Genesis and evolution of the Dajing tin-copper polymetallic deposit in Inner Mongolia: Constraints from geochronology, mineral composition, and S-Pb-H-O isotopes

Abstract

Most tin mineralization shows a strong spatial and temporal association with Cu-Pb-Zn polymetallic mineralization. Tin mineralization typically occurs as porphyry, skarn, or quartz veins at depth, whereas the base metal ore bodies are found in shallower part and controlled by fault. However, not all Cu-Pb-Zn deposits exhibit significant tin mineralization, and the evolution of tin in base metal deposits remains unclear. The Dajing tin polymetallic deposit (Sn 0.08Mt., Cu 0.33Mt., Pb + Zn 2Mt), provides an ideal opportunity to address this question. Three primary stages of mineralization containing three generations of cassiterite and two generations of chalcopyrite have been identified in the Dajing deposit: (1) Sn-As mineralization stage (Cst1a and Cst1b); (2) Cu-Zn mineralization stage (Cst2 and Ccp1); and (3) Pb-Zn-Ag mineralization stage (Ccp2).
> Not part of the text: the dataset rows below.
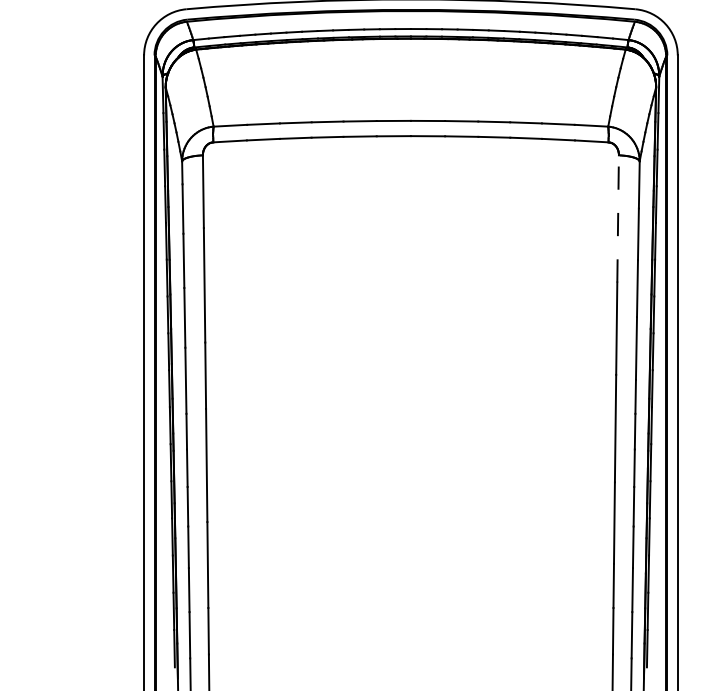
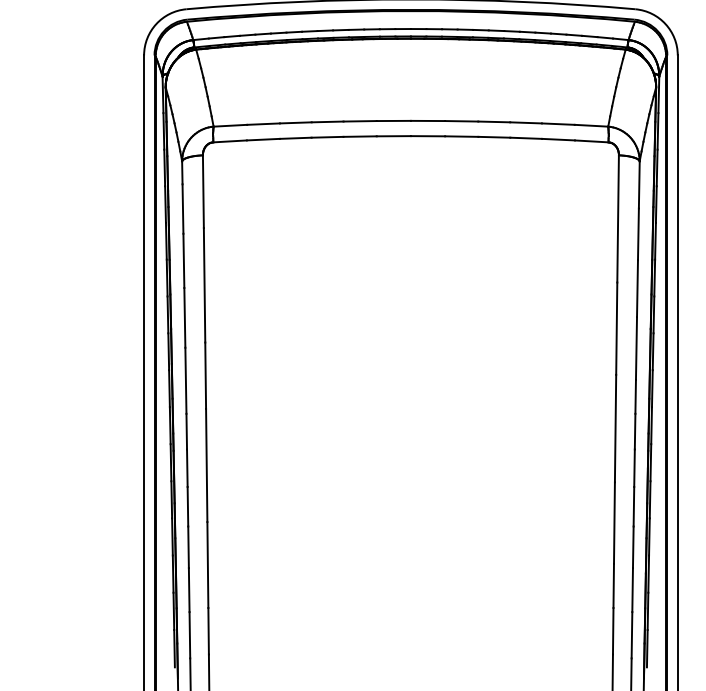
line at (618, 218): dashed -> solid
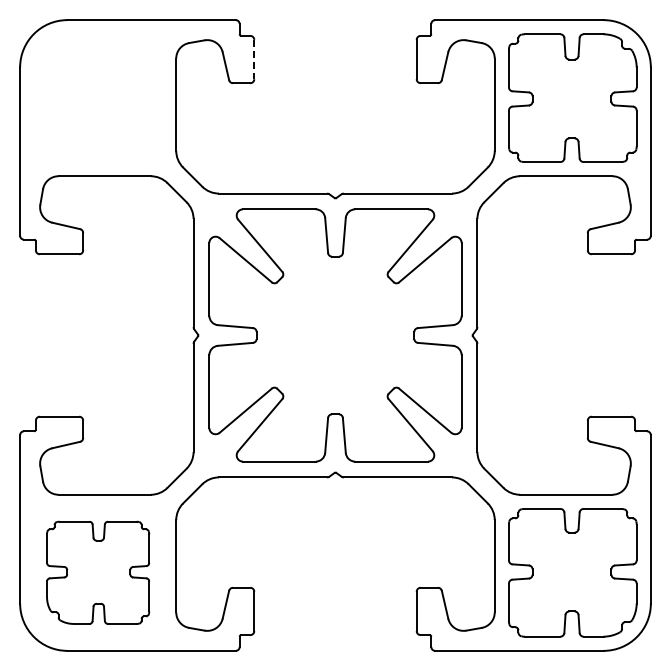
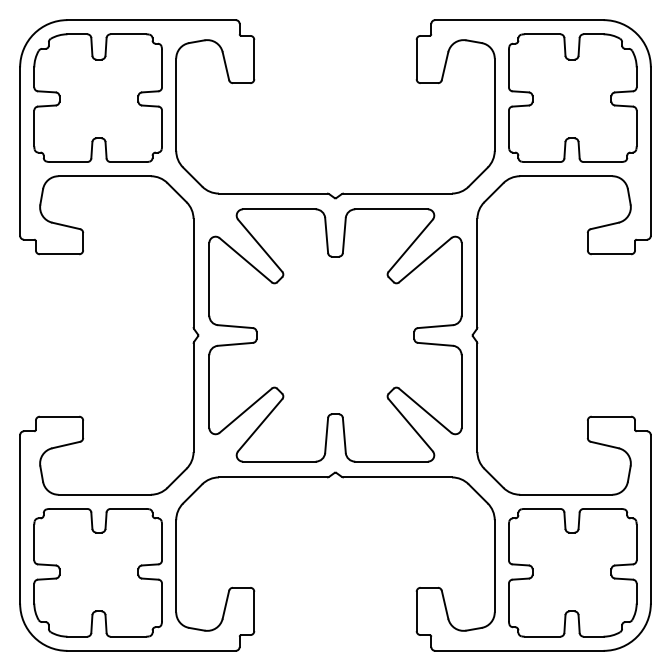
line at (254, 59): dashed -> solid
part at (97, 97): none -> present
part at (98, 572) size: 105x105 px -> 130x130 px
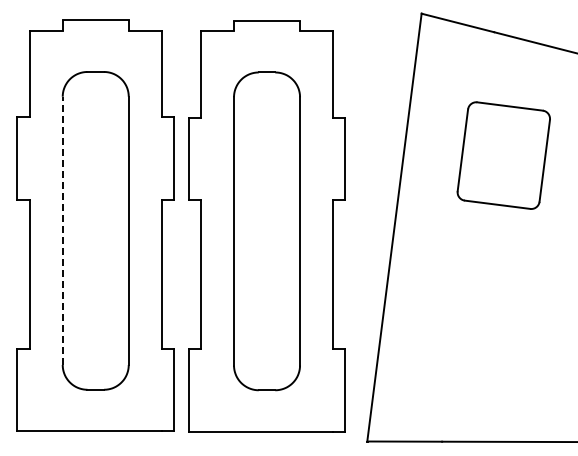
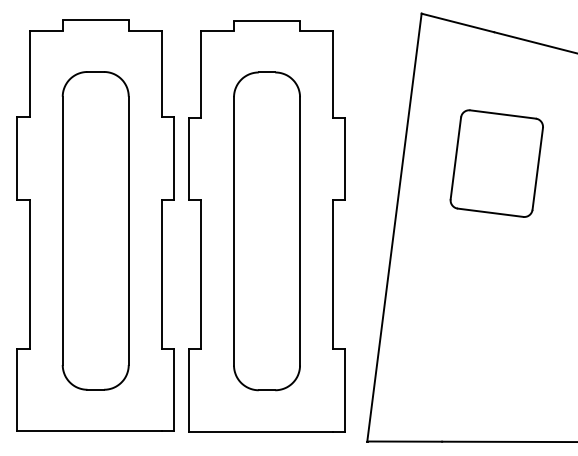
part at (503, 155) position: (503, 155) -> (496, 163)
line at (62, 230): dashed -> solid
The U-Pb dating of two cassiterite samples from quartz-cassiterite and cassiterite-sulfide ore bodies yielded Tera-Wasserburg lower intercept ages of 161.3 ± 5.5 Ma and 162.8 ± 4.9 Ma, respectively, indicating that the Dajing deposit formed during the Middle to Late Jurassic. The chemical composition of cassiterite indicates that it was formed in a physicochemical environment with a relatively low temperature (∼ 350 °C) and low oxygen fugacity (Log fO₂≈-35) compared with the proximate metallogenic system, such as granite-type and skarn-type deposits. We propose that tin-arsenic co-precipitation and sustained temperature cooling are effective mechanisms leading to the large-scale formation of cassiterite. The signal curves of laser ablation and the correlation of trace elements in Sn-enriched chalcopyrite indicate that Sn occupies the mineral lattice positions of Cu or Fe through the isomorphism mechanism in Ccp1 of the Cu-Zn stage, while occurring as the form of nanoscale stannite inclusions in Ccp2 of the Pb-Zn-Ag stage. The S-Pb-H-O isotopic compositions indicate that metals such as tin, copper, lead, and zinc may be sourced from magmatic-hydrothermal fluids associated with the Jurassic magmatism. A new model has been developed to highlight the various forms of tin accumulation and evolution at different mineralization stages. In combination with the geological characteristics, the above results suggest that the Dajing deposit is a magma-related cassiterite-sulfide hydrothermal vein-type deposit, and indicate the prospect of further exploration for tin mineralization near and/or under the Dajing mining area.